## The input
____________
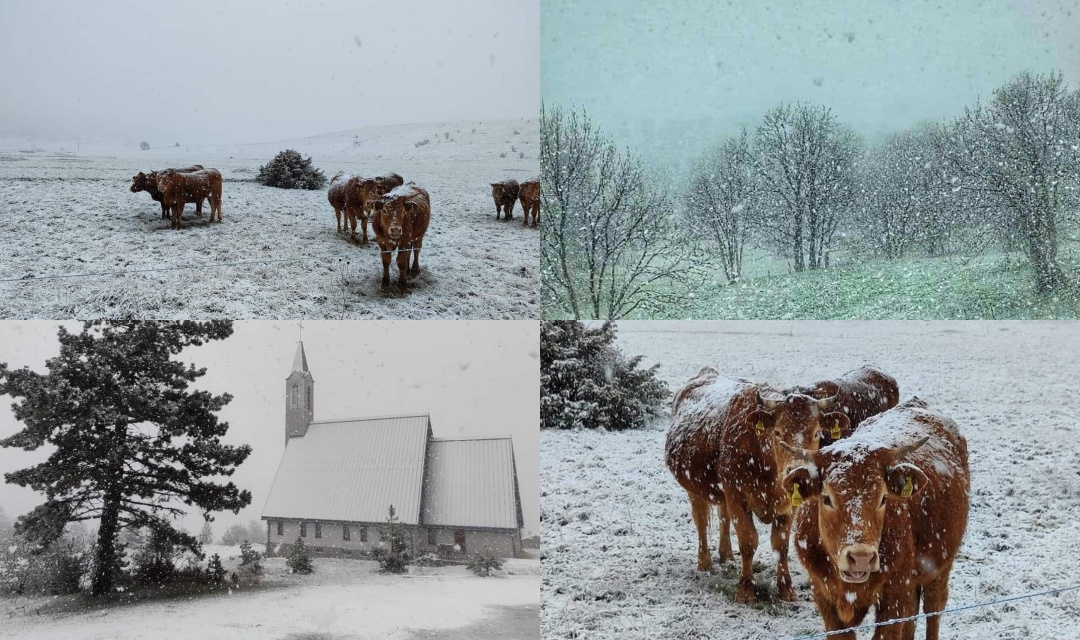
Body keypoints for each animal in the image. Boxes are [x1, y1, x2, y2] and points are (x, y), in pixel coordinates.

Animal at [660, 366, 846, 600]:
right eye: (777, 432)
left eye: (816, 433)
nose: (796, 470)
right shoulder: (736, 495)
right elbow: (748, 541)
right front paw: (746, 590)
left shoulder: (788, 505)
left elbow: (781, 545)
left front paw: (786, 589)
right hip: (695, 488)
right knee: (701, 520)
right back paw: (705, 562)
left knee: (723, 516)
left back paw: (726, 555)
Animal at [777, 397, 972, 634]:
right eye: (827, 498)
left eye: (883, 498)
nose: (861, 557)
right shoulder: (824, 596)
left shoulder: (894, 596)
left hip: (940, 568)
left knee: (933, 611)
____________
## To do
Gather from the data above every line with the string "shoulder".

## Reply
right shoulder: (736, 495)
left shoulder: (788, 505)
right shoulder: (824, 596)
left shoulder: (894, 596)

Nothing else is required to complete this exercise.